## Required task
Switch every "collector number" in the records below to "collector no." and reproduce the lines with nothing else altered.

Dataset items
-*-

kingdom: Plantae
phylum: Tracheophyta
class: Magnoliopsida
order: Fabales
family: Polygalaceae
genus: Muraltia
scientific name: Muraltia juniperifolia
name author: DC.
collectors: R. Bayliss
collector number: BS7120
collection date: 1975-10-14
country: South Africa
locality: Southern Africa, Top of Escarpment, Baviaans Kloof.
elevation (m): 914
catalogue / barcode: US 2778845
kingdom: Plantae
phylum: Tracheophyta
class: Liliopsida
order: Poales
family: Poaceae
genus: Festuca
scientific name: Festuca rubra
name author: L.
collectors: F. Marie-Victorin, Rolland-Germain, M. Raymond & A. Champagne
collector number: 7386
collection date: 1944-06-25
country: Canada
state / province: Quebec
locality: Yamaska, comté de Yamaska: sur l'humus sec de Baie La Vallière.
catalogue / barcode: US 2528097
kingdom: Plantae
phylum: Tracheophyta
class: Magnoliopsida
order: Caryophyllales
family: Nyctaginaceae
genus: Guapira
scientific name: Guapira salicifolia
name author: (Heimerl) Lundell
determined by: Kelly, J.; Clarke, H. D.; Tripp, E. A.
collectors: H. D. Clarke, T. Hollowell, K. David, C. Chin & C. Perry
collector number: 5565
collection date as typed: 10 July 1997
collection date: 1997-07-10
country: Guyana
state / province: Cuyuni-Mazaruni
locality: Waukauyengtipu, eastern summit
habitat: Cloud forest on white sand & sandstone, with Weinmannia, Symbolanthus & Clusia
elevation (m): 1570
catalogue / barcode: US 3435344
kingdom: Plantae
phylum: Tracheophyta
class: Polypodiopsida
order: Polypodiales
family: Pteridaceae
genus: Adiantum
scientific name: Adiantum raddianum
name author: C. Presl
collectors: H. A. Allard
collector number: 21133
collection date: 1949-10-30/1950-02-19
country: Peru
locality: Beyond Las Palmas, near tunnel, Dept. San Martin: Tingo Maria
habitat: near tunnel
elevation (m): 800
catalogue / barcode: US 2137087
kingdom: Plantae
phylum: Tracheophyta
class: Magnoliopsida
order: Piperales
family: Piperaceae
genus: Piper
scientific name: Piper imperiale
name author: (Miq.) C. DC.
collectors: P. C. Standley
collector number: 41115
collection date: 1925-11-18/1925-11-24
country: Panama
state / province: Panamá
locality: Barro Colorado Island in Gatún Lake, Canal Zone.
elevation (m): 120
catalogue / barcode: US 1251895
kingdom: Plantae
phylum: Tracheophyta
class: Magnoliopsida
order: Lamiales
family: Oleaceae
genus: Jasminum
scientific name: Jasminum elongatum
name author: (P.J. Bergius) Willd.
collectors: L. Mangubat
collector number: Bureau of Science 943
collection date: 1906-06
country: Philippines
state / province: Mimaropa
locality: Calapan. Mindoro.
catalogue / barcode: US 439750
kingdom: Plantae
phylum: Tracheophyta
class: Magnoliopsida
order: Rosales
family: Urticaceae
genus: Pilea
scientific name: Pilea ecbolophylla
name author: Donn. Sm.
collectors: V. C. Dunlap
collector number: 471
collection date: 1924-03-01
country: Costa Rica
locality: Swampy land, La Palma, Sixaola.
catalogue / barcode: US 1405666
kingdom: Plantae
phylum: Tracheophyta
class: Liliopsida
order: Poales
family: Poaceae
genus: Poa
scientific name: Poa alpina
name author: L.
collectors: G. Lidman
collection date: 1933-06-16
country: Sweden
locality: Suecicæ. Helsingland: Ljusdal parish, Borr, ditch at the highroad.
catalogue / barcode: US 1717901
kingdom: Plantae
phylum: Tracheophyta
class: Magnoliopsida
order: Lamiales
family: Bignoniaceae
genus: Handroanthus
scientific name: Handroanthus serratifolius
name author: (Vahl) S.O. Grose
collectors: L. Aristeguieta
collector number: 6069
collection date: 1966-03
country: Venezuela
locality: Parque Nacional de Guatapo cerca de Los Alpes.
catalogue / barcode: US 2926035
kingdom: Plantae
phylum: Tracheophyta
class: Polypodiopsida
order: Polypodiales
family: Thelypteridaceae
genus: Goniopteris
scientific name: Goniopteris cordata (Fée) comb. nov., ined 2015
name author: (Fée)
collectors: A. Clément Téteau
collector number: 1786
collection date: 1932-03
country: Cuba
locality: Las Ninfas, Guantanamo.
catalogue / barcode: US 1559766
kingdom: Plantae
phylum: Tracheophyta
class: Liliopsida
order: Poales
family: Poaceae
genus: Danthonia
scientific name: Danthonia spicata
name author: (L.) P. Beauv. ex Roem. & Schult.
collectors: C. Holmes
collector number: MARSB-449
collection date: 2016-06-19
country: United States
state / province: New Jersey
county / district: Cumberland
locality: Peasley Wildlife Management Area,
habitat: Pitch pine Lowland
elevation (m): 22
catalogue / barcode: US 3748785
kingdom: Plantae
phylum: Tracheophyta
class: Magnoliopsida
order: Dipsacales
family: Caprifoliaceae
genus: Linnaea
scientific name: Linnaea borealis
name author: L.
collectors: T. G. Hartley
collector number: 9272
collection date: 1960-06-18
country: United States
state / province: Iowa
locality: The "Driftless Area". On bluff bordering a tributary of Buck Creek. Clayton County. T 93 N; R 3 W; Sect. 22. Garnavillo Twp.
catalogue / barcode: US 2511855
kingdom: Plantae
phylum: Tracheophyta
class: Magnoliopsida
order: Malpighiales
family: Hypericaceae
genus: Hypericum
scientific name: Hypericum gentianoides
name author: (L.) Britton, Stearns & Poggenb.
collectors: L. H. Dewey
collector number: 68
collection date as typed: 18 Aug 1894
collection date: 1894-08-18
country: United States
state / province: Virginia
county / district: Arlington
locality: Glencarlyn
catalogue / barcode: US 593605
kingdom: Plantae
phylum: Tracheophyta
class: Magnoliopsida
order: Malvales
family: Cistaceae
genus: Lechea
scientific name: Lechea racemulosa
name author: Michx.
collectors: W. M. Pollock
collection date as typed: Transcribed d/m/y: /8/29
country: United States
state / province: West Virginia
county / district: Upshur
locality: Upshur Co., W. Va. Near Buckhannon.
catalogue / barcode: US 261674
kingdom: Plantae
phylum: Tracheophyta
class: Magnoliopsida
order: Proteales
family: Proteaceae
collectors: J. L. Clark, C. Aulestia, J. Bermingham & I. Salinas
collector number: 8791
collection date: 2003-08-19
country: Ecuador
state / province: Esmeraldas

-*-

## Result for this exercise
kingdom: Plantae
phylum: Tracheophyta
class: Magnoliopsida
order: Fabales
family: Polygalaceae
genus: Muraltia
scientific name: Muraltia juniperifolia
name author: DC.
collectors: R. Bayliss
collector no.: BS7120
collection date: 1975-10-14
country: South Africa
locality: Southern Africa, Top of Escarpment, Baviaans Kloof.
elevation (m): 914
catalogue / barcode: US 2778845
kingdom: Plantae
phylum: Tracheophyta
class: Liliopsida
order: Poales
family: Poaceae
genus: Festuca
scientific name: Festuca rubra
name author: L.
collectors: F. Marie-Victorin, Rolland-Germain, M. Raymond & A. Champagne
collector no.: 7386
collection date: 1944-06-25
country: Canada
state / province: Quebec
locality: Yamaska, comté de Yamaska: sur l'humus sec de Baie La Vallière.
catalogue / barcode: US 2528097
kingdom: Plantae
phylum: Tracheophyta
class: Magnoliopsida
order: Caryophyllales
family: Nyctaginaceae
genus: Guapira
scientific name: Guapira salicifolia
name author: (Heimerl) Lundell
determined by: Kelly, J.; Clarke, H. D.; Tripp, E. A.
collectors: H. D. Clarke, T. Hollowell, K. David, C. Chin & C. Perry
collector no.: 5565
collection date as typed: 10 July 1997
collection date: 1997-07-10
country: Guyana
state / province: Cuyuni-Mazaruni
locality: Waukauyengtipu, eastern summit
habitat: Cloud forest on white sand & sandstone, with Weinmannia, Symbolanthus & Clusia
elevation (m): 1570
catalogue / barcode: US 3435344
kingdom: Plantae
phylum: Tracheophyta
class: Polypodiopsida
order: Polypodiales
family: Pteridaceae
genus: Adiantum
scientific name: Adiantum raddianum
name author: C. Presl
collectors: H. A. Allard
collector no.: 21133
collection date: 1949-10-30/1950-02-19
country: Peru
locality: Beyond Las Palmas, near tunnel, Dept. San Martin: Tingo Maria
habitat: near tunnel
elevation (m): 800
catalogue / barcode: US 2137087
kingdom: Plantae
phylum: Tracheophyta
class: Magnoliopsida
order: Piperales
family: Piperaceae
genus: Piper
scientific name: Piper imperiale
name author: (Miq.) C. DC.
collectors: P. C. Standley
collector no.: 41115
collection date: 1925-11-18/1925-11-24
country: Panama
state / province: Panamá
locality: Barro Colorado Island in Gatún Lake, Canal Zone.
elevation (m): 120
catalogue / barcode: US 1251895
kingdom: Plantae
phylum: Tracheophyta
class: Magnoliopsida
order: Lamiales
family: Oleaceae
genus: Jasminum
scientific name: Jasminum elongatum
name author: (P.J. Bergius) Willd.
collectors: L. Mangubat
collector no.: Bureau of Science 943
collection date: 1906-06
country: Philippines
state / province: Mimaropa
locality: Calapan. Mindoro.
catalogue / barcode: US 439750
kingdom: Plantae
phylum: Tracheophyta
class: Magnoliopsida
order: Rosales
family: Urticaceae
genus: Pilea
scientific name: Pilea ecbolophylla
name author: Donn. Sm.
collectors: V. C. Dunlap
collector no.: 471
collection date: 1924-03-01
country: Costa Rica
locality: Swampy land, La Palma, Sixaola.
catalogue / barcode: US 1405666
kingdom: Plantae
phylum: Tracheophyta
class: Liliopsida
order: Poales
family: Poaceae
genus: Poa
scientific name: Poa alpina
name author: L.
collectors: G. Lidman
collection date: 1933-06-16
country: Sweden
locality: Suecicæ. Helsingland: Ljusdal parish, Borr, ditch at the highroad.
catalogue / barcode: US 1717901
kingdom: Plantae
phylum: Tracheophyta
class: Magnoliopsida
order: Lamiales
family: Bignoniaceae
genus: Handroanthus
scientific name: Handroanthus serratifolius
name author: (Vahl) S.O. Grose
collectors: L. Aristeguieta
collector no.: 6069
collection date: 1966-03
country: Venezuela
locality: Parque Nacional de Guatapo cerca de Los Alpes.
catalogue / barcode: US 2926035
kingdom: Plantae
phylum: Tracheophyta
class: Polypodiopsida
order: Polypodiales
family: Thelypteridaceae
genus: Goniopteris
scientific name: Goniopteris cordata (Fée) comb. nov., ined 2015
name author: (Fée)
collectors: A. Clément Téteau
collector no.: 1786
collection date: 1932-03
country: Cuba
locality: Las Ninfas, Guantanamo.
catalogue / barcode: US 1559766
kingdom: Plantae
phylum: Tracheophyta
class: Liliopsida
order: Poales
family: Poaceae
genus: Danthonia
scientific name: Danthonia spicata
name author: (L.) P. Beauv. ex Roem. & Schult.
collectors: C. Holmes
collector no.: MARSB-449
collection date: 2016-06-19
country: United States
state / province: New Jersey
county / district: Cumberland
locality: Peasley Wildlife Management Area,
habitat: Pitch pine Lowland
elevation (m): 22
catalogue / barcode: US 3748785
kingdom: Plantae
phylum: Tracheophyta
class: Magnoliopsida
order: Dipsacales
family: Caprifoliaceae
genus: Linnaea
scientific name: Linnaea borealis
name author: L.
collectors: T. G. Hartley
collector no.: 9272
collection date: 1960-06-18
country: United States
state / province: Iowa
locality: The "Driftless Area". On bluff bordering a tributary of Buck Creek. Clayton County. T 93 N; R 3 W; Sect. 22. Garnavillo Twp.
catalogue / barcode: US 2511855
kingdom: Plantae
phylum: Tracheophyta
class: Magnoliopsida
order: Malpighiales
family: Hypericaceae
genus: Hypericum
scientific name: Hypericum gentianoides
name author: (L.) Britton, Stearns & Poggenb.
collectors: L. H. Dewey
collector no.: 68
collection date as typed: 18 Aug 1894
collection date: 1894-08-18
country: United States
state / province: Virginia
county / district: Arlington
locality: Glencarlyn
catalogue / barcode: US 593605
kingdom: Plantae
phylum: Tracheophyta
class: Magnoliopsida
order: Malvales
family: Cistaceae
genus: Lechea
scientific name: Lechea racemulosa
name author: Michx.
collectors: W. M. Pollock
collection date as typed: Transcribed d/m/y: /8/29
country: United States
state / province: West Virginia
county / district: Upshur
locality: Upshur Co., W. Va. Near Buckhannon.
catalogue / barcode: US 261674
kingdom: Plantae
phylum: Tracheophyta
class: Magnoliopsida
order: Proteales
family: Proteaceae
collectors: J. L. Clark, C. Aulestia, J. Bermingham & I. Salinas
collector no.: 8791
collection date: 2003-08-19
country: Ecuador
state / province: Esmeraldas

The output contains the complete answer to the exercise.